Doublespeak

MIT’s President Sally Kornbluth, the school’s Provost, Chancellor, and all six academic deans say they’re doing away with the DEI commitment the school had been requiring of prospective employees as a hiring criterion. Through a university “spokesperson,” they told the New York Post,

Requests for a statement on diversity will no longer be part of applications for any faculty positions at MIT[.]

Kornbluth expanded on that.

…compelled statements impinge on freedom of expression…they don’t work.

And more of her expansion:

We can build an inclusive environment in many ways….

There’s the doublespeak with which we’re so used to coming from the mouths of the Left. Kornbluth and her MIT management team will continue their DEI hiring criteria; they just won’t be up front about them regarding loyalty pledges.

The Planned Racism of the Illinois State Legislature

An Illinois legislatively created commission established…to come up with ways to make appropriations to state universities more “equitable” has issued a report delineating how to achieve that.

…lawmakers would determine how much funding a school deserves. They would do this using a variable called the “adequacy target,” which takes into account the school’s mission and enrollment as well as the programs it offers. … Larger amounts would be set aside for groups the commission considers underenrolled—say, with a $6,000 bonus for each enrolled black student, $4,000 for each enrolled low-income student, and $2,000 for each enrolled rural student.

And

The commission pretends that universities charge different prices for different races. Specifically, the plan wants lawmakers to assume that universities will charge minority students a lower tuition rate than whites and Asians, regardless of income.

And so on.

No. This intrinsically racist plan will only codify the inability of minority students to compete in higher ed and subsequently in the work force and in the managerial teams that manage enterprise work forces.

To increase minorities’ educational opportunities and improve their education in Illinois’ colleges and universities, these legislators must lose their DEI sewage. Beyond that, they must take the currently politically unpopular steps of divesting themselves of their teachers unions yokes, and then move decisively to expand parents’ school choices by making K-12—kindergarten, elementary, junior high, and high school—charter and voucher schools, whether privately or publicly run, ubiquitous throughout the State.

And this: to the extent that Illinois insists on using its tax code for social engineering purposes, it should reallocate its existing tax collections toward having school-directed taxes follow the student rather than remaining trapped—along with minority students—in failing public schools. Beyond that, additional existing tax collections should be placed into a fund for providing education scholarships to all students whose parents wish to transfer their children out of failing schools and into different, better performing schools.

Waiting until post-high school to begin even to pretend to address educational failure is far too late to have any serious effect.

For Illinois, I’m not holding my breath.

Bernstein Seems Confused

Progressive-Democrat President Joe Biden’s economic advisor Jared Bernstein seemed confused when asked by a documentarist about Modern Monetary Theory.

- [Listed entries]:

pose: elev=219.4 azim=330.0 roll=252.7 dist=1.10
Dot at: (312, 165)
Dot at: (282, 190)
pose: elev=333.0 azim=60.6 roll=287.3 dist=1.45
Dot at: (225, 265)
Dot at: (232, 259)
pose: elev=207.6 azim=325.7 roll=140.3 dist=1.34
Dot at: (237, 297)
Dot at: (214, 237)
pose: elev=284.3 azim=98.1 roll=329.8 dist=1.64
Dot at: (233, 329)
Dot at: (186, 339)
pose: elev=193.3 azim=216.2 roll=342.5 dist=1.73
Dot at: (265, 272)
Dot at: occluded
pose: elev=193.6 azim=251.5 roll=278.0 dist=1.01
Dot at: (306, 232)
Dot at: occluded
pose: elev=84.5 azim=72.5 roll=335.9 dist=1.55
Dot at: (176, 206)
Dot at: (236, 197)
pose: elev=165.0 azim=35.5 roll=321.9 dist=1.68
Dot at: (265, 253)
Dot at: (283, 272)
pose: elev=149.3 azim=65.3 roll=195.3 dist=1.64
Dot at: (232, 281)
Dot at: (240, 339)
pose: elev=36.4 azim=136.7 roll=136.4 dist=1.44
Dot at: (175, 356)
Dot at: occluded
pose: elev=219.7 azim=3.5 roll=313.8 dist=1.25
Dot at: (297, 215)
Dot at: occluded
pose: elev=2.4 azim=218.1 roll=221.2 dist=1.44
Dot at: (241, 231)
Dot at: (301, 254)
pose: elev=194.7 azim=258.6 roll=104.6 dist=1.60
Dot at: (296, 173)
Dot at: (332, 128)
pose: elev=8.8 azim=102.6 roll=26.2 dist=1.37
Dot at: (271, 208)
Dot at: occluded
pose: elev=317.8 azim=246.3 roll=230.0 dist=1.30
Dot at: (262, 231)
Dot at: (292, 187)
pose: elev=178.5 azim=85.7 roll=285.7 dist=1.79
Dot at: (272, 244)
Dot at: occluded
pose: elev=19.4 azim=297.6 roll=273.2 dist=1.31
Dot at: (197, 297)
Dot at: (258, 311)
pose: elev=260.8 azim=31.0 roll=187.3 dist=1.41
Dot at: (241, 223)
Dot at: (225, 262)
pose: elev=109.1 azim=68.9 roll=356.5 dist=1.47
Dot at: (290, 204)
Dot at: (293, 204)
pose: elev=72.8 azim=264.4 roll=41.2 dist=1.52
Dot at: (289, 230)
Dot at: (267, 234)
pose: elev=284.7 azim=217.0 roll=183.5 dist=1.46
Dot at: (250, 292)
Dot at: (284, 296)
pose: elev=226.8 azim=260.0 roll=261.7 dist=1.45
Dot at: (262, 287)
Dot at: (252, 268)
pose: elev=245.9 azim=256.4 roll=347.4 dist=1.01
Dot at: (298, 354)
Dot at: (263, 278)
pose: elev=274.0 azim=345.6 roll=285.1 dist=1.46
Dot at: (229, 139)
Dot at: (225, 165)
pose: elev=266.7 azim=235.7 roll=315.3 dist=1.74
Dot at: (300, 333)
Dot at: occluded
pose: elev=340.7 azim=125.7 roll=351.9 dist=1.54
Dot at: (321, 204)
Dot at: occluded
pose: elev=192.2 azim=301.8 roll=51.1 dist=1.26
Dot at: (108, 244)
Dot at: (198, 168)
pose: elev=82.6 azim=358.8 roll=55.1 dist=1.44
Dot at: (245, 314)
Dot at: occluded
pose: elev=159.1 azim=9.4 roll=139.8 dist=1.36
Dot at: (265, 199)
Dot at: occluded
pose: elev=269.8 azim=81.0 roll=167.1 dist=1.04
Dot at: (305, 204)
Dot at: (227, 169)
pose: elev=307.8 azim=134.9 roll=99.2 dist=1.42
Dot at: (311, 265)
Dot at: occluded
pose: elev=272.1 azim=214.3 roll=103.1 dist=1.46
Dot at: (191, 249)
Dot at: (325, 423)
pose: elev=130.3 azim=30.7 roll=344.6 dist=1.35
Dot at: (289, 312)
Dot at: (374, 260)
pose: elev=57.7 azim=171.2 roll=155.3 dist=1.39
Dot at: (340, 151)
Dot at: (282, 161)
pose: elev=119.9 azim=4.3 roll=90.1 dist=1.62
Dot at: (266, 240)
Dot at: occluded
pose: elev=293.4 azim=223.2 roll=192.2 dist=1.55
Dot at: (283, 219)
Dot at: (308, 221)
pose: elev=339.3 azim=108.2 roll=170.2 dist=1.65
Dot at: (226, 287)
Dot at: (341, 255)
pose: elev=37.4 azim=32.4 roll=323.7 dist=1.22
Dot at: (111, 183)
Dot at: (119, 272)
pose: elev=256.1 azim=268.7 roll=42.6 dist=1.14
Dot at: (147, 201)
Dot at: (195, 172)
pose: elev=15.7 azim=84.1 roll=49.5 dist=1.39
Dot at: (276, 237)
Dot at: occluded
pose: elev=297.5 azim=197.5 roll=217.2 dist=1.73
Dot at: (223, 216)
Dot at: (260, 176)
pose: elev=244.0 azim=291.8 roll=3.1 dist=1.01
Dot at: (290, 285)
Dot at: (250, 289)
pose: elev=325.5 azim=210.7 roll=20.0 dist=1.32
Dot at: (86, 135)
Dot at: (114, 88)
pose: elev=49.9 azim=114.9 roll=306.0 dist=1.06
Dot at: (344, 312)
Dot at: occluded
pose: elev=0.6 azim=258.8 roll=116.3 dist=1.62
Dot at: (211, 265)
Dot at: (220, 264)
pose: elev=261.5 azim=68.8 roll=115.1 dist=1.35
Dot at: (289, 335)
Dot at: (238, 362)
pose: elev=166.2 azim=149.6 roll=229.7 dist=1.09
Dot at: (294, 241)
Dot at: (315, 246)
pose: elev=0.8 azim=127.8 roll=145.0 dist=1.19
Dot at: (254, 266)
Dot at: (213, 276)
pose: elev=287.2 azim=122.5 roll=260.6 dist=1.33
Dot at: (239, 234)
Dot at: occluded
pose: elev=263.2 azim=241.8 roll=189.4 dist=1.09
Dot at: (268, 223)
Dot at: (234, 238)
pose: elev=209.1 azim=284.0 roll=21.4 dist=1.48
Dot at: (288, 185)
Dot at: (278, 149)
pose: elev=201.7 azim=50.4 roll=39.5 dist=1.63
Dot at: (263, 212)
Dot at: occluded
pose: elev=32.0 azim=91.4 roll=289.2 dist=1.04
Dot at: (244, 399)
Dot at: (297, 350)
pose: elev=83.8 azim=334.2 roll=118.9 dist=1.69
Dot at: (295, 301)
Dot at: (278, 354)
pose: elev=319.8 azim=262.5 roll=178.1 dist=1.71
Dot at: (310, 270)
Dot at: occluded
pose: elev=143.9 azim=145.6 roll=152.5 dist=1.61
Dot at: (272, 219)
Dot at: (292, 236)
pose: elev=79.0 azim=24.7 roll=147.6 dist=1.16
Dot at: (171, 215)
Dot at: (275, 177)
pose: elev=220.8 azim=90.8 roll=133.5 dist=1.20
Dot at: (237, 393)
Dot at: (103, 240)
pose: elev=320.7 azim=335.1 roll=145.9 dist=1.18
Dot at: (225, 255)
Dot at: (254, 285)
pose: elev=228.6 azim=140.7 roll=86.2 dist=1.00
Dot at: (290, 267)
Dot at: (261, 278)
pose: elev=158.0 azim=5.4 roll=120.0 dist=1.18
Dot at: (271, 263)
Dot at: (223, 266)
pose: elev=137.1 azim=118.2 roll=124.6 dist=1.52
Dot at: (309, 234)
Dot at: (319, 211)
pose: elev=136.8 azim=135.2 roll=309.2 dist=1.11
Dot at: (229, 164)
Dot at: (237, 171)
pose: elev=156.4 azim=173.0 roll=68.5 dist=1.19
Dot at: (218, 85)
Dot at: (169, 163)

- [Exercise details]:
Turn the paragraph of the commentary that begins "And this: to the extent that Illinois" into a brief list that keeps its main points. Work only from the commentary; the rows play no part.

- [Correct response]:
- If Illinois insists on using its tax code for social engineering, it should reallocate existing tax collections so that school-directed taxes follow the student.
- Those taxes should no longer stay trapped, along with minority students, in failing public schools.
- Additional existing tax collections should go into a fund for education scholarships.
- The scholarships would serve all students whose parents wish to move them out of failing schools and into better-performing ones.